Lead story cooking school marshmallow + recipe

AUTHOR
Kristopher Marks
DIFFICULTY
easy
RATING
3.5 6
COOK TIME
25 mins
TOTAL TIME
25 mins

Ingredients

Servings: 100
  • 2 packets (9 g each) gelatine crystals
  • 1 TABLESPOON Cornstarch
  • 1 TABLESPOON Icing sugar
  • 250 g Icing sugar
  • 7-10 Tbsp Oil
  • 7-10 Tbsp Icing sugar and cornstarch

Directions

  1. 1

    Put gelatine and 150 ml cold water into a small pot and mix. Leave to swell for about 10 minutes. In the meantime mix starch and 1 tbsp. icing sugar. Spread a square form (approx. 20 x 20 cm) evenly with oil and dust with the icing sugar-starch mixture.

  2. 2

    Sift 250 g icing sugar into a bowl. Heat the gelatine while stirring. Bring to the boil briefly and immediately pour into the icing sugar while stirring.
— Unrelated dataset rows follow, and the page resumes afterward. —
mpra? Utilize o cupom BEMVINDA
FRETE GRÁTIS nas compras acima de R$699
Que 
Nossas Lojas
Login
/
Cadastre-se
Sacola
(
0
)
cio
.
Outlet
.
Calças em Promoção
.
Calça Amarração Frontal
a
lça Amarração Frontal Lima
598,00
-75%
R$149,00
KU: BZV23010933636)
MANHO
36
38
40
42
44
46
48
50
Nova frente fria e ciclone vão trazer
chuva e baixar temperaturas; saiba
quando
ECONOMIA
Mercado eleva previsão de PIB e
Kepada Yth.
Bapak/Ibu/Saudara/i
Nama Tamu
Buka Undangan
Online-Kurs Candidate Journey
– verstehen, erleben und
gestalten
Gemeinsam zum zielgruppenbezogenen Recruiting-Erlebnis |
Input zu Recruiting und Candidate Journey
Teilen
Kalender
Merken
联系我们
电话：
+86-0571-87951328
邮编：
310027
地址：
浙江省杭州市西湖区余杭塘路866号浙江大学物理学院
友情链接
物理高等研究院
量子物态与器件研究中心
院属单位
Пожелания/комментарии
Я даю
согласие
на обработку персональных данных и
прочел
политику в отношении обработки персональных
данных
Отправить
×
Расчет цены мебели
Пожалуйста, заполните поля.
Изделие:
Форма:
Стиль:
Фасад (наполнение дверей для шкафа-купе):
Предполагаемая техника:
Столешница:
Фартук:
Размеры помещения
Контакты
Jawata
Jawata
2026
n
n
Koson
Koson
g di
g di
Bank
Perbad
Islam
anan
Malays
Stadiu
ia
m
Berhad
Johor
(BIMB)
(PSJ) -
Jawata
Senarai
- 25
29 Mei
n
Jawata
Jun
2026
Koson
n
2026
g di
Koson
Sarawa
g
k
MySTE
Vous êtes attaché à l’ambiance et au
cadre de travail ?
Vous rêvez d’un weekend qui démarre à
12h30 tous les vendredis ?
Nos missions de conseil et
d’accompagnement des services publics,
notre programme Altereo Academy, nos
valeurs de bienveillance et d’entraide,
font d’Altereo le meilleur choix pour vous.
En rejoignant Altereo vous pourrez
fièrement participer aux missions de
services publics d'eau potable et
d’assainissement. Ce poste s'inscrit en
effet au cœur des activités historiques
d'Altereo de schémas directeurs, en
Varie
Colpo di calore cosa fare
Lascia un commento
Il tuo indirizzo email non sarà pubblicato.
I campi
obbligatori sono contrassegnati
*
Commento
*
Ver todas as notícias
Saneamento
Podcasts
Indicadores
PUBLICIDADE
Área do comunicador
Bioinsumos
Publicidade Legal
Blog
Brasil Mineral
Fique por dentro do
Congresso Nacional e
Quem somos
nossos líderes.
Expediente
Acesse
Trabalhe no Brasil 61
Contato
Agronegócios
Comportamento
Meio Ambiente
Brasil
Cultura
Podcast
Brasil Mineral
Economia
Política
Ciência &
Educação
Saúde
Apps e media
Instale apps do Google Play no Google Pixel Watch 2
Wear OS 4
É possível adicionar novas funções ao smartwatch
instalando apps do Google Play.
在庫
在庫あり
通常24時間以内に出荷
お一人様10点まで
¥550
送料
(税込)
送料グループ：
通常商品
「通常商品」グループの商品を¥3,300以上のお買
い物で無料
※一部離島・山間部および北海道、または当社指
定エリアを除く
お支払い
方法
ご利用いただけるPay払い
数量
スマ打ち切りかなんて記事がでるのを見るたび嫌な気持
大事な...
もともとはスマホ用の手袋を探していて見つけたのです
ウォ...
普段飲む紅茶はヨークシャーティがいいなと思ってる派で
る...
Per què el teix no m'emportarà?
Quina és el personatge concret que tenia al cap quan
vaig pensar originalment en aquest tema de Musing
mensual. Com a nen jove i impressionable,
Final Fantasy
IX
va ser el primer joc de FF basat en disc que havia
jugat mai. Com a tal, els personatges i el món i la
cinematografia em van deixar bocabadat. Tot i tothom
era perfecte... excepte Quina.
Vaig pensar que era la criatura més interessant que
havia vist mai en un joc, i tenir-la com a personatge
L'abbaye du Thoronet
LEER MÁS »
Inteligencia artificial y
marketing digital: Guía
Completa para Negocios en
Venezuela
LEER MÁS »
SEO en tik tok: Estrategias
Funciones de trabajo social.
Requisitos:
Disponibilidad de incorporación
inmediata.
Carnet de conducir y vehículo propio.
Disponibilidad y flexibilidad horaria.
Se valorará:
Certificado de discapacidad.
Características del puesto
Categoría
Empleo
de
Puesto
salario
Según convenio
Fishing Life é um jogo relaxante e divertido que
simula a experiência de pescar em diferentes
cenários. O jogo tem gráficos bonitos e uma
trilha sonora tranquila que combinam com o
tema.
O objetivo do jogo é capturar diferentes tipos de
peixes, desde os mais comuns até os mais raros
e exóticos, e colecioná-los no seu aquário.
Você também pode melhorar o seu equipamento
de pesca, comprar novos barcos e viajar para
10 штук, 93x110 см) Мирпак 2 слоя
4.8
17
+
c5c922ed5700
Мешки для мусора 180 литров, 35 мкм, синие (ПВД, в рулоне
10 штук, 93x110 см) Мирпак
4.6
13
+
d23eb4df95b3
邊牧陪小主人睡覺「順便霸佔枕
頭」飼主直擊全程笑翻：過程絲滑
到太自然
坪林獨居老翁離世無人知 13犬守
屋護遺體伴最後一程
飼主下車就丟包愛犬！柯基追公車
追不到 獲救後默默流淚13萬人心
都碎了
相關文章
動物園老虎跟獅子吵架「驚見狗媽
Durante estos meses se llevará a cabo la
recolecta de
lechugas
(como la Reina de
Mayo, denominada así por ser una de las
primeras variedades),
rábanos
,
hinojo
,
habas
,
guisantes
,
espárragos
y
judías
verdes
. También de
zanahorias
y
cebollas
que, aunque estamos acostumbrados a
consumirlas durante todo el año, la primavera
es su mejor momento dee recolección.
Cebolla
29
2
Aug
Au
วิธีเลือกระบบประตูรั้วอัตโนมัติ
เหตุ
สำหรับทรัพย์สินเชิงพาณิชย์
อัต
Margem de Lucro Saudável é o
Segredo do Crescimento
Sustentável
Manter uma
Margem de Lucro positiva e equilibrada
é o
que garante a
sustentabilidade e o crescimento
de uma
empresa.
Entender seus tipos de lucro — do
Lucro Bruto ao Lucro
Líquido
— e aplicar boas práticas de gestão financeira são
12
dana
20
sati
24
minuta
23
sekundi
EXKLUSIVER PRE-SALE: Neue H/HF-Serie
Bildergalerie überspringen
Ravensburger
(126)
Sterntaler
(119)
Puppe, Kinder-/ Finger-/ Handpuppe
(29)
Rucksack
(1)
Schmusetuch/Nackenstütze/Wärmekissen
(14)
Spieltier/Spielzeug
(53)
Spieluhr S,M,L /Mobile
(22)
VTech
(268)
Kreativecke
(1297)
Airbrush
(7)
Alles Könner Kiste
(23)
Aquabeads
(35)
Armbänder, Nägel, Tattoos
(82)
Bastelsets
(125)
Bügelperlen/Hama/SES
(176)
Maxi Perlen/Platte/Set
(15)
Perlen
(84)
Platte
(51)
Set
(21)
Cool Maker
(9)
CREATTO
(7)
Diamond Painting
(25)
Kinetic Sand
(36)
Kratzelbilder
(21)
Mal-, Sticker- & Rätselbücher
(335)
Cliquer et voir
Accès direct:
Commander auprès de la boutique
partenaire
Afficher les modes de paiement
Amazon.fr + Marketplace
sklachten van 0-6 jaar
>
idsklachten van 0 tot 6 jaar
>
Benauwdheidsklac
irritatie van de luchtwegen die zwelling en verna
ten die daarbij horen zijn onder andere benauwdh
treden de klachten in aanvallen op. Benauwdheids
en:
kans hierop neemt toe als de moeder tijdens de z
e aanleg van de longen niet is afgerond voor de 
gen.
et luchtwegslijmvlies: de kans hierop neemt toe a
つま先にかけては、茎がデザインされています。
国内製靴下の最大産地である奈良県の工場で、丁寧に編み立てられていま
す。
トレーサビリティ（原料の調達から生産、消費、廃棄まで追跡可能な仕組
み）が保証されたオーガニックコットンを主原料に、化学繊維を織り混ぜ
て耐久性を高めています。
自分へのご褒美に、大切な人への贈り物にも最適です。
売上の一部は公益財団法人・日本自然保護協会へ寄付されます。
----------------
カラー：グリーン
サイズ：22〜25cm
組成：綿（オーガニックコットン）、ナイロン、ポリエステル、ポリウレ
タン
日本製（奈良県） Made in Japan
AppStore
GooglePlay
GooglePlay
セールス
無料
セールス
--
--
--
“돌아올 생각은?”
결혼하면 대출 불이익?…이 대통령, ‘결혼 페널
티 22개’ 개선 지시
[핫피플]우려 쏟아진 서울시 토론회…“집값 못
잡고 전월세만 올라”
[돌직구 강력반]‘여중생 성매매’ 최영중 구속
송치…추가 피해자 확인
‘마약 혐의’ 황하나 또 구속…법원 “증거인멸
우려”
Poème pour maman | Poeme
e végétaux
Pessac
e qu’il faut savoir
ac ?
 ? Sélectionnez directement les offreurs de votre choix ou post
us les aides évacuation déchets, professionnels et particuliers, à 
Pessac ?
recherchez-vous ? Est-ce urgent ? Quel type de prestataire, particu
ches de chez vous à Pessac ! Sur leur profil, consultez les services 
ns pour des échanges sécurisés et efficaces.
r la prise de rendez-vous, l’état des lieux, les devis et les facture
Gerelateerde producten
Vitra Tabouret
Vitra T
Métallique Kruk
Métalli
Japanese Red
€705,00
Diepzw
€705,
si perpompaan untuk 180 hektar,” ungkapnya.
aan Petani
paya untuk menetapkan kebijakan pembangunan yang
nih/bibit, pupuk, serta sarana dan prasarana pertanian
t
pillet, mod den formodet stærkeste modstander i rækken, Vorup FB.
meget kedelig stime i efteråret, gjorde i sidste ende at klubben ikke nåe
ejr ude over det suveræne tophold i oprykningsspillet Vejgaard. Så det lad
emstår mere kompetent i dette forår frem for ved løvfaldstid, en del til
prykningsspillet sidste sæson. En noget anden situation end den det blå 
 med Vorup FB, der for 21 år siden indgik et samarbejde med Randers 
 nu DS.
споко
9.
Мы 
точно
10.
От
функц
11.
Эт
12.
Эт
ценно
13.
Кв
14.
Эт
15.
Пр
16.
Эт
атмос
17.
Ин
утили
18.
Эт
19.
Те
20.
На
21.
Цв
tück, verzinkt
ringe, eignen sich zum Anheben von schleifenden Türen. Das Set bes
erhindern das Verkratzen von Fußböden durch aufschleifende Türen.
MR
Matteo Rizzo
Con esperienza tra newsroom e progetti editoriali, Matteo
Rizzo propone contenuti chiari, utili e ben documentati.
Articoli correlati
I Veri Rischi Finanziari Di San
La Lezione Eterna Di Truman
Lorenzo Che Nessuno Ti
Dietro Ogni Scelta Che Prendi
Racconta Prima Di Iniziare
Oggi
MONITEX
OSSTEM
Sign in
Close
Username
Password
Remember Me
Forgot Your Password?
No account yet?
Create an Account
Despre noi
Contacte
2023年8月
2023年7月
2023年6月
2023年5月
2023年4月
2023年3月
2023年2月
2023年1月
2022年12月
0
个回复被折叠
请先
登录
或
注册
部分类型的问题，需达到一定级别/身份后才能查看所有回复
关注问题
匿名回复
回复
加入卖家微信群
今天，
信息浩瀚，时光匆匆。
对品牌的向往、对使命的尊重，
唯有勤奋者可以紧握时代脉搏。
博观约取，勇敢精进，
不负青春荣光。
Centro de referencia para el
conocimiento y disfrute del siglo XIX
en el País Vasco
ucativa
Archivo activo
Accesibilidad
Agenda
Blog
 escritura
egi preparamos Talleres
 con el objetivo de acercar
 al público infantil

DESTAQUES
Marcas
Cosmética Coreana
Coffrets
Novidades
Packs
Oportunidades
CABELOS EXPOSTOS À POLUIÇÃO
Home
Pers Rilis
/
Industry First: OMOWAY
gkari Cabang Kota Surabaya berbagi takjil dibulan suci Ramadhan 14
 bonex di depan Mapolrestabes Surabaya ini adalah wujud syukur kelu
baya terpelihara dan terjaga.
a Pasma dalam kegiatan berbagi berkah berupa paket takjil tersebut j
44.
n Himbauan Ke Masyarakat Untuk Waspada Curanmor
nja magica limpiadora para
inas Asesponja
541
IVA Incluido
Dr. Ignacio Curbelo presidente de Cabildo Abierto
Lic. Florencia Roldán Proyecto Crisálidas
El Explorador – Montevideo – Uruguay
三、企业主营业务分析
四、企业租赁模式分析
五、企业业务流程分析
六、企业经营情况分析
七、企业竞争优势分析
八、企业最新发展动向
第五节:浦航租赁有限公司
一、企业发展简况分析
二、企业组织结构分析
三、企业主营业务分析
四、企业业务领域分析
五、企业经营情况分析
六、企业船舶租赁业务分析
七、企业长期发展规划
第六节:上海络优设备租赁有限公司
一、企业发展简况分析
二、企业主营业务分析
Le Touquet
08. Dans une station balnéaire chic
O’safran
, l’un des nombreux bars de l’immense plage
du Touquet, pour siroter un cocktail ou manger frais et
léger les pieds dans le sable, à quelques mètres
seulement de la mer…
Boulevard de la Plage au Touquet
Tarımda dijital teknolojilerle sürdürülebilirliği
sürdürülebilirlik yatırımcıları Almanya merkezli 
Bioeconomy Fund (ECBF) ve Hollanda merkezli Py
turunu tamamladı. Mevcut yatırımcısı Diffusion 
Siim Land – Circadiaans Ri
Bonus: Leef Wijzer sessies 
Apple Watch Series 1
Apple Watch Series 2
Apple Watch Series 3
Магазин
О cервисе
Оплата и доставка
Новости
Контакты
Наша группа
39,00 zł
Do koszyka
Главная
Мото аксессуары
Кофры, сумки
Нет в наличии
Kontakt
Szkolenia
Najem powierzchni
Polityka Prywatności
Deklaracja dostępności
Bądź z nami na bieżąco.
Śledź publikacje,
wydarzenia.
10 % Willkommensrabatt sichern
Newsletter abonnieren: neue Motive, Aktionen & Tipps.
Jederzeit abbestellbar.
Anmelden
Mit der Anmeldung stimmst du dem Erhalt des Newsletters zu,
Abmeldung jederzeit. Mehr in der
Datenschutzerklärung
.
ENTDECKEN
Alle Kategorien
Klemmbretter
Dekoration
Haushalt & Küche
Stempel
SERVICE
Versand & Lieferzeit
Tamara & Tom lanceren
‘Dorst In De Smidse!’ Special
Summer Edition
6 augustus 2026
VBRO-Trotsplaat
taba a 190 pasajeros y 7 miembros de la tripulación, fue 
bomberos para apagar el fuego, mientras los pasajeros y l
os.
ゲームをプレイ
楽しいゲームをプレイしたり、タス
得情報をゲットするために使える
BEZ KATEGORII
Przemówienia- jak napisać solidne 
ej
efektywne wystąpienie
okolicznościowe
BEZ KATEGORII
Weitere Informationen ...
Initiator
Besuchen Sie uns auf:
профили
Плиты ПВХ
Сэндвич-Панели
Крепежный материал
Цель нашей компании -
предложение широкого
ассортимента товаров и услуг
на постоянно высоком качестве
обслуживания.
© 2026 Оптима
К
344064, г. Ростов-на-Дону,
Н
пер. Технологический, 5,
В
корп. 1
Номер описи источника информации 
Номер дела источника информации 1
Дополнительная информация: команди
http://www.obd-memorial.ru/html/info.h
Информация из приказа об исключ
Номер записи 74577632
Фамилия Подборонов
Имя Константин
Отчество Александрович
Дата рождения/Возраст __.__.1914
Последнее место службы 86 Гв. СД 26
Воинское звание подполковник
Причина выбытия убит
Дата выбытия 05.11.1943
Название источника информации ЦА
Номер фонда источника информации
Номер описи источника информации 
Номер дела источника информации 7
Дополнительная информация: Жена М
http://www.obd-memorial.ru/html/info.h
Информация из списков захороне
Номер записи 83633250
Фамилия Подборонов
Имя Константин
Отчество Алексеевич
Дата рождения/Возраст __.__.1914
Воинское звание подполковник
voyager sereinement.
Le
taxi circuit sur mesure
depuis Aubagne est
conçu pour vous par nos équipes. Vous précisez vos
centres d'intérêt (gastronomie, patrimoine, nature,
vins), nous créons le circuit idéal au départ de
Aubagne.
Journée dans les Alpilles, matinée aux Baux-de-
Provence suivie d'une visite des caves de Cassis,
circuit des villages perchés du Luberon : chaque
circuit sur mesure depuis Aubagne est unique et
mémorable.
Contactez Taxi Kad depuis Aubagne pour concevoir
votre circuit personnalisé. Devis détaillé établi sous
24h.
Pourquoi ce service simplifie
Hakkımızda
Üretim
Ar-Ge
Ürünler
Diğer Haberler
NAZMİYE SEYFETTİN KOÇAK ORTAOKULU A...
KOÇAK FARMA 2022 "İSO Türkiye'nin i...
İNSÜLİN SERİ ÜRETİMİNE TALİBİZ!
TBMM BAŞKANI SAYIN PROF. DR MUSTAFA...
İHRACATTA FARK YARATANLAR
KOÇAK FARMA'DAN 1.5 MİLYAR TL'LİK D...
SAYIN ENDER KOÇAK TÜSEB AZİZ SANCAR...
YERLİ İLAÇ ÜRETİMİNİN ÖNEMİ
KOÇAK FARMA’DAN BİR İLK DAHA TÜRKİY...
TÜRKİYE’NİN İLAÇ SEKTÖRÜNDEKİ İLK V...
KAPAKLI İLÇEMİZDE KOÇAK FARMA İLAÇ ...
Whisk with the whisk of the hand mixer for approx. 5 minutes to a very firm, foamy mixture until peaks form.

  3. 3

    Put the mixture immediately into the prepared form and spread. If you want the surface to be completely smooth, spread the mixture with a dough scraper coated with oil. Leave to dry for approx. 1 1/2 hours at room temperature.

  4. 4

    Dust a cutting board with some icing sugar and starch. Loosen the marshmallow mixture from the edge of the mould and carefully turn it out of the mould onto the board with an oil-stained knife and cut it into cubes of about 2 cm.